Britain’s first Muslim Government minister yesterday launched a libel battle in the High Court over claims that he organised “gangs of Asian thugs” to intimidate voters in a local election.
International Development Minister Shahid Malik is said to have “overseen and directed” up to 200 Asian Labour activists to help secure victory for a Muslim councillor. The men are said to have breached electoral rules by escorting voters to the polling station while telling them in Urdu to choose the Muslim Labour candidate. Mr Malik is also accused of encouraging ethnic division in Dewsbury, West Yorkshire, by urging Asians to vote for “their Muslim brother” rather than according to their political opinion.
The allegations were first made by former Conservative councillor Jonathan Scott in a letter to the Dewsbury Press newspaper, after he was unseated as a local councillor.

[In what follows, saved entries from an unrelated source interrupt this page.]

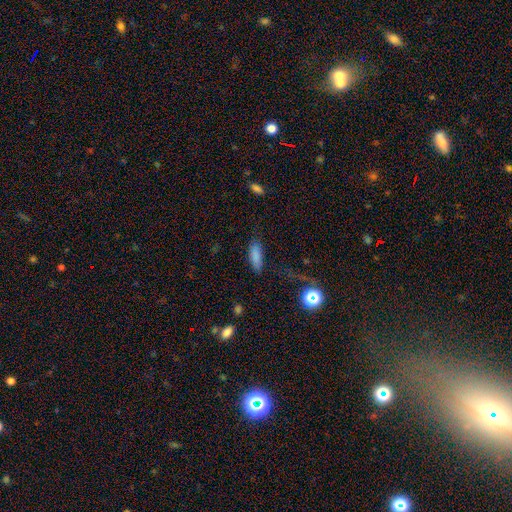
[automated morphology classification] Smooth or featured? smooth (83%)
How rounded? in between (67%)
Merging? none (78%)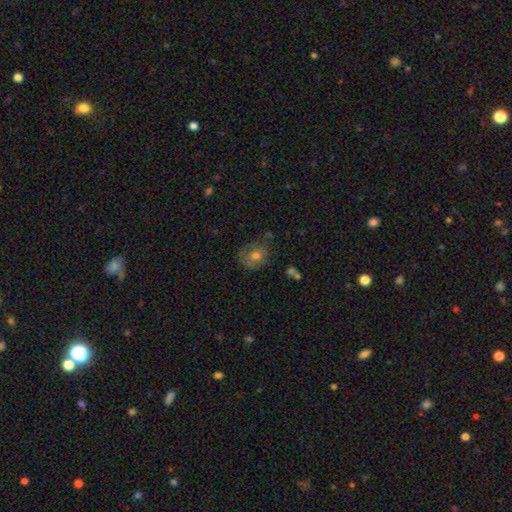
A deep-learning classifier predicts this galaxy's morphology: Smooth or featured? Predicted: smooth (p=0.55). How rounded? Predicted: round (p=0.62). Merging? Predicted: none (p=0.55).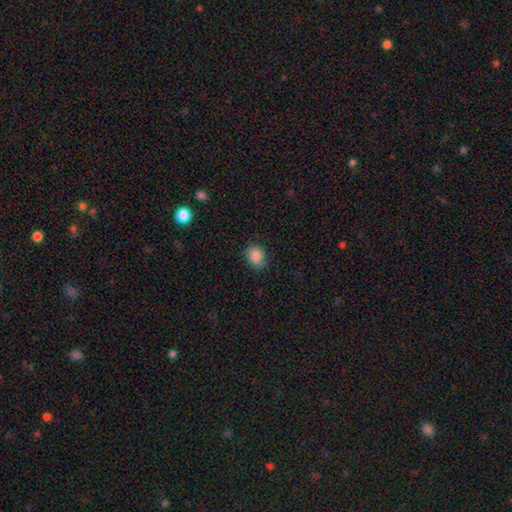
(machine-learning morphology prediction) A smooth galaxy with no disk features (87%) that is round (50%). Merging: none (85%).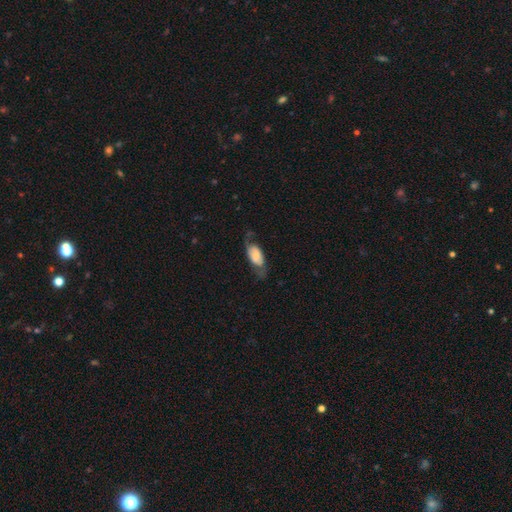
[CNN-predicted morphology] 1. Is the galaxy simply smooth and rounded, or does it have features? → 47% featured or disk, 46% smooth, 7% star or artifact.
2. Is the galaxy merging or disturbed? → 53% none, 24% minor disturbance, 21% major disturbance, 2% merger.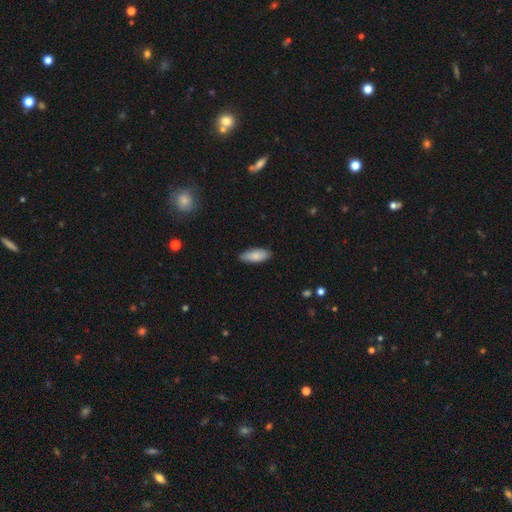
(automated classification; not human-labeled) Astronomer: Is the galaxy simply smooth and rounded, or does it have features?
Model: smooth — 84%.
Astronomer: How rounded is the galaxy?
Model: in between — 77%.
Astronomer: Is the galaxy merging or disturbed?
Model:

It describes how “Malik’s ethnic entourage behaved no better than BNP thugs” on polling day in the Dewsbury South ward of Kirklees Council. The letter – and a follow-up news story on the same topic – went on to claim that “Malik convinced local Asian voters to vote for Labour candidates… on the grounds that those candidates were ‘Muslim brothers'”.
Mr Malik appeared in court in London to give evidence against Mr Scott, the newspaper and the newspaper’s editor. Mr Malik’s lawyer Adam Wolanksi said the allegations were untrue and caused the 39-year-old MP for Dewsbury to be seen as “a racist and dangerous extremist who is unfit to hold public office”.